I woke up around 3 a.m. last Saturday and couldn’t go back to sleep. I suddenly got itchy feet and wondered where I could go. I opened Google Maps and ran my finger over it to see which direction felt good. I have my own quirks when it comes to traveling, and being spontaneous is only one of them. It may sound strange to you, but some geographical directions make me feel good or bad, depending on my mood.
I felt like going west that day, preferably to an island. Shodoshima popped into my head, and I let my feelings run the show after that. No sooner had I thought about going to Shodoshima did I find myself getting ready for the trip. “Rarely do my feelings disappoint me anyway,” I muttered on the ferry from Okayama to Shodoshima.
Shodoshima is the second-largest island in the Seto Inland Sea—and one of the most famous islands in Japan. With its olive groves, calm sea, and peaceful atmosphere, Shodoshima reminds me of the Aegean Sea. The only part of the island that looks like Japan is the narrow roads surrounding the abandoned or dilapidated houses and advertisements from the Showa era.
I was lethargic once the ferry arrived at Obe Port due to a lack of caffeine and sleep. I will be honest; I thought about giving up on the trip and returning home with the next ferry after realizing Shodoshima was way too big to discover without a car. Because I don’t drive or cycle, I had to depend on public buses that were reliable but infrequent.
But I didn’t turn back. As the famous Turkish poet Orhan Veli once said, “This lovely weather has brought on my ruin.” The arresting beauty of the island and the lovely blue sky made me stay there all day. As one would expect from the weather, it did not stay the same. While riding the bus, the sky began to turn gray, giving me quite a scare.
Luckily it didn’t rain, and I reached Angel Road at the same time this mysterious sandy road appeared. I did not walk on it myself, but I went up a hill to watch the couples, the strong ones piggybacking their partners while crossing it. According to the legend, if you cross this road holding your special someone’s hand, your wish will be granted by an angel. No wonder it’s so popular with couples!
I was content with watching the people passing Angel Road and the mountains surrounding the island. I took in the maple trees that turned red with the arrival of the last week of November and felt the last warm days of the year in my bones. I was too immersed in the scenery to notice, but when I shifted my gaze, the tides were rising, and the road was gone!
Shodoshima Olive Park and Olive Beach
I walked to Meiro no Machi (迷路のまち) from Angel Road and spent an hour wandering through its streets.
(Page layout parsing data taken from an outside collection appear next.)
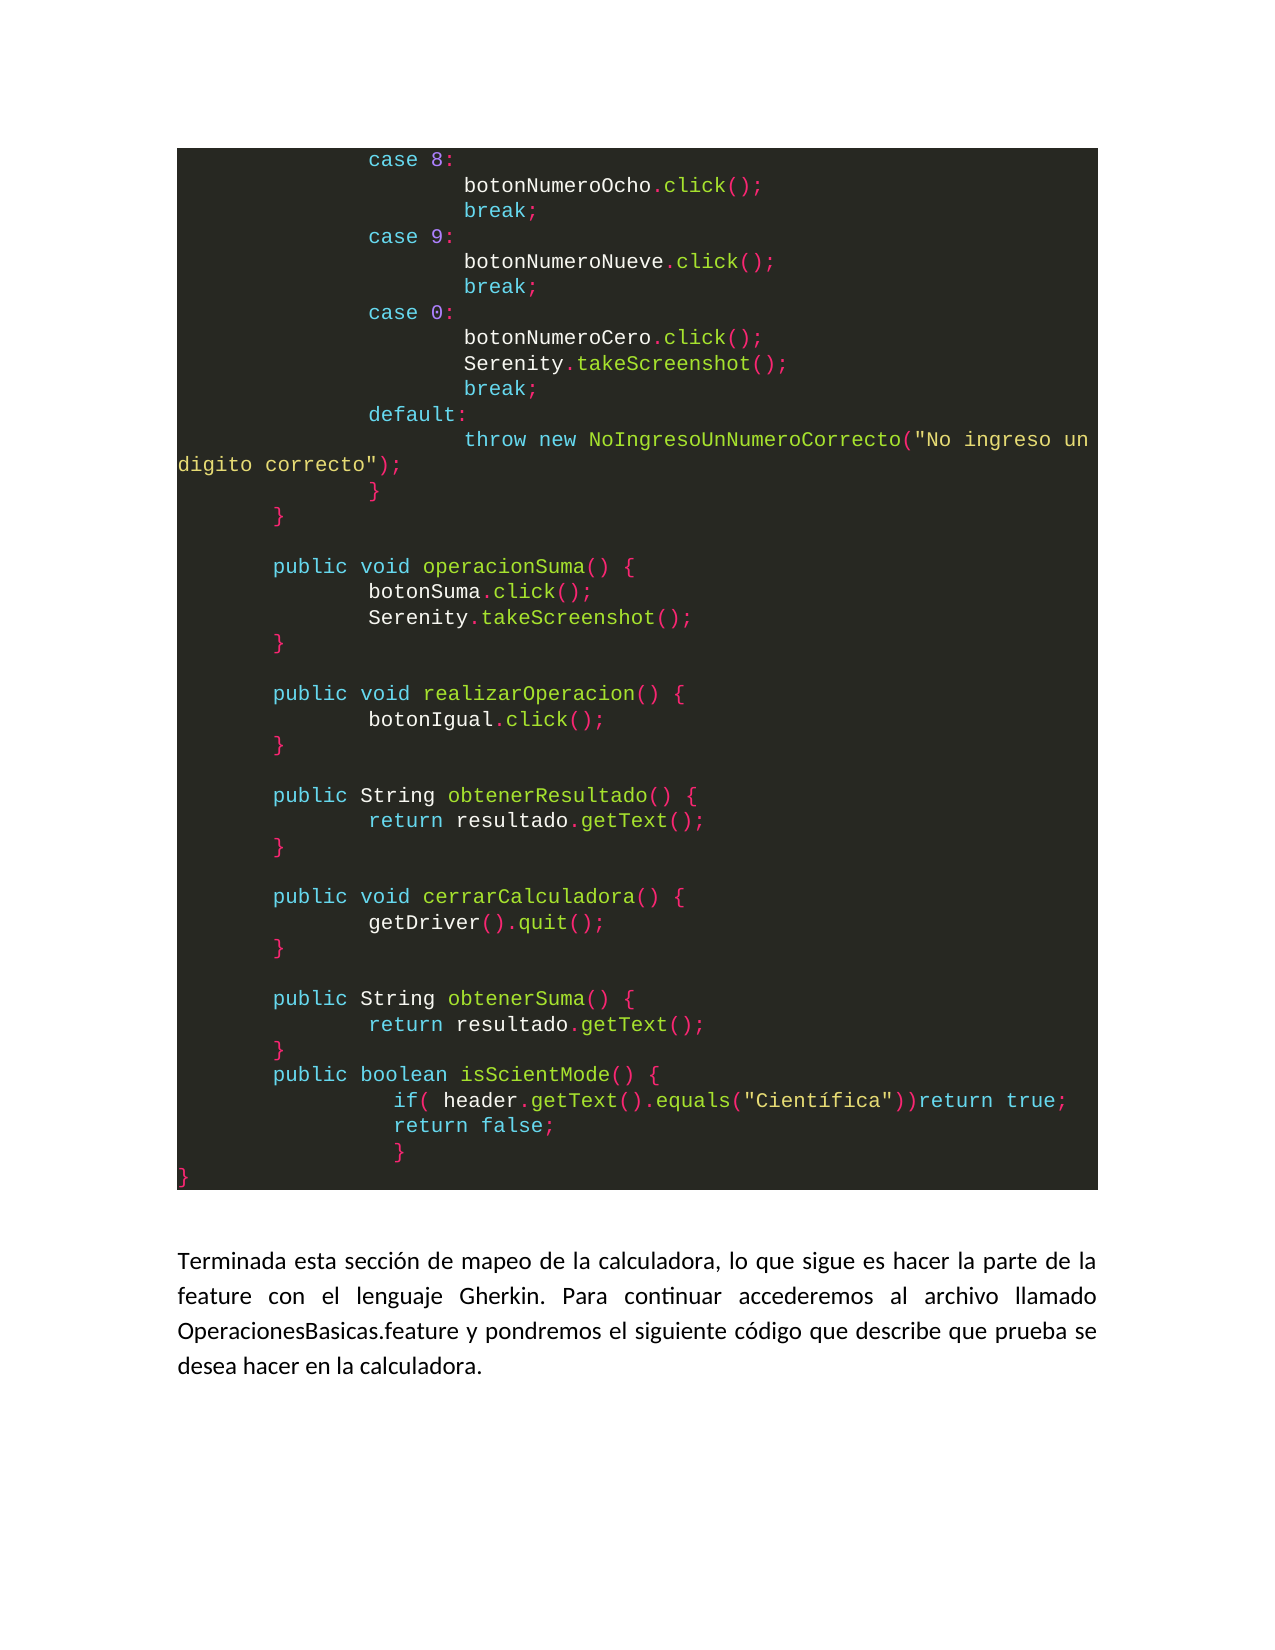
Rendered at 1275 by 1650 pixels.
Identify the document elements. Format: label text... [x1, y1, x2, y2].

text return resultado.getText(); [177, 1012, 1098, 1037]
text default: [177, 402, 1098, 427]
text } [177, 503, 1098, 529]
text public void cerrarCalculadora() { [177, 885, 1098, 910]
text } [177, 1037, 1098, 1063]
text botonSuma.click(); [177, 580, 1098, 605]
text public boolean isScientMode() { [177, 1063, 1098, 1088]
text } [177, 732, 1098, 758]
text } [177, 631, 1098, 656]
text case 9: [177, 224, 1098, 249]
text return false; [177, 1113, 1098, 1139]
text public void realizarOperacion() { [177, 681, 1098, 707]
text break; [177, 376, 1098, 402]
text botonNumeroCero.click(); [177, 326, 1098, 351]
text public String obtenerSuma() { [177, 986, 1098, 1012]
text return resultado.getText(); [177, 808, 1098, 834]
text Terminada esta sección de mapeo de la calculadora, lo que sigue es hacer la parte de la feature con el lenguaje Gherkin. Para continuar accederemos al archivo llamado OperacionesBasicas.feature y pondremos el siguiente código que describe que prueba se desea hacer en la calculadora. [177, 1246, 1098, 1381]
text case 8: [177, 148, 1098, 173]
text case 0: [177, 300, 1098, 326]
text Serenity.takeScreenshot(); [177, 605, 1098, 631]
text public void operacionSuma() { [177, 554, 1098, 580]
text } [177, 1139, 1098, 1164]
text Serenity.takeScreenshot(); [177, 351, 1098, 376]
text botonNumeroNueve.click(); [177, 249, 1098, 275]
text } [177, 1164, 1098, 1190]
text break; [177, 198, 1098, 224]
text break; [177, 275, 1098, 300]
text public String obtenerResultado() { [177, 783, 1098, 808]
text botonNumeroOcho.click(); [177, 173, 1098, 198]
text } [177, 834, 1098, 859]
text if( header.getText().equals("Científica"))return true; [177, 1088, 1098, 1113]
text getDriver().quit(); [177, 910, 1098, 936]
text botonIgual.click(); [177, 707, 1098, 732]
text } [177, 936, 1098, 961]
text } [177, 478, 1098, 503]
text throw new NoIngresoUnNumeroCorrecto("No ingreso un digito correcto"); [177, 427, 1098, 478]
I felt a pang of sadness in my heart when I realized it was empty, even on a busy weekend. I wish such a lovely neighborhood had more visitors, but not every wish comes true. The strait, which the authorities claim to be the narrowest in the world, didn’t attract any interest, either.
I went to a burger shop for lunch, and to my surprise, the owner was a friendly Australian. He said he grew up with Middle Eastern neighbors who fed him delicious foods. He had fond memories of them and his hometown’s cuisine. Thanks to him, I learned that the neighborhood is usually busier, but the adults weren’t around that day because of a school event. Phew!
After that pleasant encounter, I headed to my final destination, Shodoshima Olive Park. This place confirmed that I had to trust my instincts more often and never give up before starting! Shodoshima Olive Park is on a hill that faces the Seto Inland Sea and the other coasts of the island. Since my mother’s side is from the Mediterranean, I love olive oil and olives, and I have a weakness for olive trees. Visiting this park brought back many childhood memories.
There was a Greek windmill, one of the settings for the famous Ghibli animation “Kiki’s Delivery Service.” Most people were busy trying to take photos straddling brooms in front of the windmill. I enjoyed a delicious plate of seasonal pasta with olive oil and bread at a nearby restaurant and took a long walk among the olive trees. It was a tranquil afternoon—the kind that you don’t want to end.
As I like to do at the end of my trips, I went to a nearby beach before the sun disappeared behind the mountains. I sat on Olive Beach and gazed at the sea while sipping a delicious cup of drip coffee at a lovely coffee shop. The silence cradled me while the sun made a grand exit. And I thought, “Whatever is troubling me now can wait until tomorrow. Today is mine.”
Are there any places that you are grateful to have visited, even if it made you nervous at first?